От любви до ненависти
Сейчас я могу сказать – мы с мамой жили вполне достойно. Не шиковали, но и не голодали. На отдых копили, на крупные покупки тоже. Я знала, что такое «аванс», «одолжить до зарплаты», «давай куклу купим тебе в следующем месяце». Если я говорила, что мне кто-то не нравится из людей, которые появляются в нашем доме, мама спокойно отвечала: «Мне тоже не нравится, но других клиентов у меня сейчас нет».
Тогда же, в раннем детстве, я очень отчетливо осознала – есть люди, которые тебе не просто не нравятся, а которых ты ненавидишь. Вот человек еще слова не успел сказать, а ты его уже на дух не переносишь. Тетя Настя была из таких. Я ее просто терпеть не могла, но не могла объяснить, за что именно. Вот сразу за все. Мне не нравились ее голос, замечания, манерность. Даже ее лицо казалось ужасно неприятным. И я не понимала, как мама может ей улыбаться, варить кофе. «Ты лицемерка», – однажды заявила я маме. «Да, – не стала спорить она, – лицемерка. Это моя работа. Мне за нее деньги платят». Когда к нам приходила тетя Настя, маме не приходилось выгонять меня из кухни – я уходила сама.

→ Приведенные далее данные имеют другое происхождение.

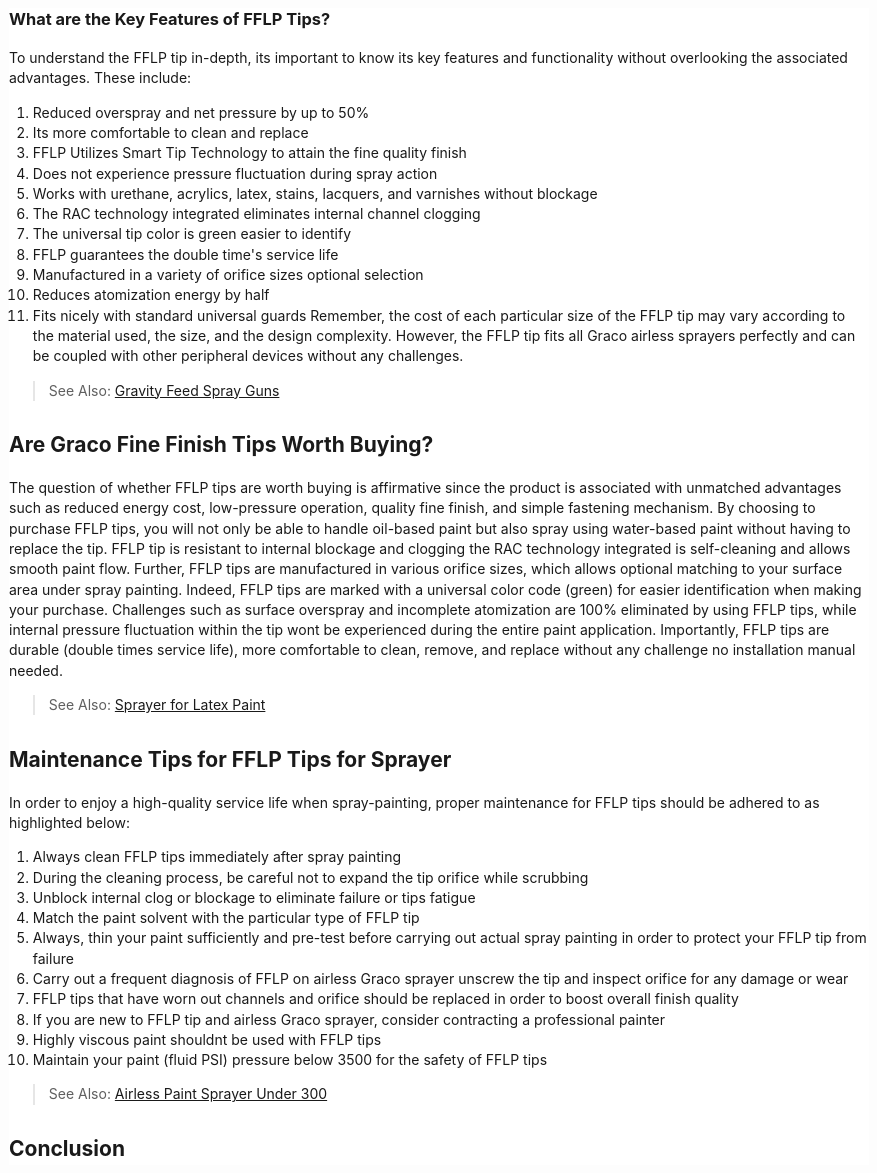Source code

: ### What are the Key Features of FFLP Tips?
To understand the FFLP tip in-depth, its important to know its key features and functionality without overlooking the associated advantages. These include:
1. Reduced overspray and net pressure by up to 50%
2. Its more comfortable to clean and replace
3. FFLP Utilizes Smart Tip Technology to attain the fine quality finish
4. Does not experience pressure fluctuation during spray action
5. Works with urethane, acrylics, latex, stains, lacquers, and varnishes without blockage
6. The RAC technology integrated eliminates internal channel clogging
7. The universal tip color is green  easier to identify
8. FFLP guarantees the double time's service life
9. Manufactured in a variety of orifice sizes  optional selection
10. Reduces atomization energy by half
11. Fits nicely with standard universal guards
Remember, the cost of each particular size of the FFLP tip may vary according to the material used, the size, and the design complexity.
However, the FFLP tip fits all Graco airless sprayers perfectly and can be coupled with other peripheral devices without any challenges.
> See Also:
> [Gravity Feed Spray Guns](https://pestpolicy.com/best-gravity-feed-spray-guns/)
## Are Graco Fine Finish Tips Worth Buying?
The question of whether FFLP tips are worth buying is affirmative since the product is associated with unmatched advantages such as reduced energy cost, low-pressure operation, quality fine finish, and simple fastening mechanism.
By choosing to purchase FFLP tips, you will not only be able to handle oil-based paint but also spray using water-based paint without having to replace the tip.
FFLP tip is resistant to internal blockage and clogging  the RAC technology integrated is self-cleaning and allows smooth paint flow.
Further, FFLP tips are manufactured in various orifice sizes, which allows optional matching to your surface area under spray painting.
Indeed, FFLP tips are marked with a universal color code (green) for easier identification when making your purchase.
Challenges such as surface overspray and incomplete atomization are 100% eliminated by using FFLP tips, while internal pressure fluctuation within the tip wont be experienced during the entire paint application.
Importantly, FFLP tips are durable (double times service life), more comfortable to clean, remove, and replace without any challenge  no installation manual needed.
> See Also:
> [Sprayer for Latex Paint](https://pestpolicy.com/best-sprayer-for-latex-paint/)
## Maintenance Tips for FFLP Tips for Sprayer
In order to enjoy a high-quality service life when spray-painting, proper maintenance for FFLP tips should be adhered to as highlighted below:
1. Always clean FFLP tips immediately after spray painting
2. During the cleaning process, be careful not to expand the tip orifice while scrubbing
3. Unblock internal clog or blockage to eliminate failure or tips fatigue
4. Match the paint solvent with the particular type of FFLP tip
5. Always, thin your paint sufficiently and pre-test before carrying out actual spray painting in order to protect your FFLP tip from failure
6. Carry out a frequent diagnosis of FFLP on airless Graco sprayer  unscrew the tip and inspect orifice for any damage or wear
7. FFLP tips that have worn out channels and orifice should be replaced in order to boost overall finish quality
8. If you are new to FFLP tip and airless Graco sprayer, consider contracting a professional painter
9. Highly viscous paint shouldnt be used with FFLP tips
10. Maintain your paint (fluid PSI) pressure below 3500 for the safety of FFLP tips
> See Also:
> [Airless Paint Sprayer Under 300](https://pestpolicy.com/best-airless-paint-sprayer-under-300/)
## Conclusion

Тетя Настя, напротив, очень хорошо ко мне относилась и всячески это подчеркивала. Заглядывала в комнату и начинала «общаться»: «А что это у тебя кукла такая некрасивая? Вот когда я была маленькой, я своим куклам сама платья шила. А ты не умеешь? Девочка должна уметь шить. И вышивать. Я, например, очень красиво вышиваю крестиком. Почему ты с распущенными волосами ходишь? Разве не умеешь заплетаться? Вот у меня в твоем возрасте были очень длинные волосы и я сама заплеталась». По всему выходило, что тетя Настя была просто образцом для подражания, а я ошибкой природы, а не девочкой. Еще тетя Настя любила стихи и не упускала случая показать, как она умеет декламировать. Она закрывала глаза и читала тоненьким голоском, протяжно. Если бы она пальцем по стеклу водила, и то было бы приятнее. Поскольку мама не готова была ее слушать, сославшись на срочное исковое, которое ей нужно напечатать, то все тети-Настины выступления приходились на мою долю. А еще она считала себя поэтессой. Естественно, гениальной – как же иначе. С ее слов, уж не хуже Ахматовой. А в чем-то даже лучше. И я была ее первым слушателем. Ее совсем не волновал тот факт, что я в силу возраста не смогу по достоинству оценить качество виршей. Она была убеждена, что ребенок – лучший слушатель, поскольку все дети связаны с космосом, со Вселенной. Себя тетя Настя тоже считала связанной с космосом.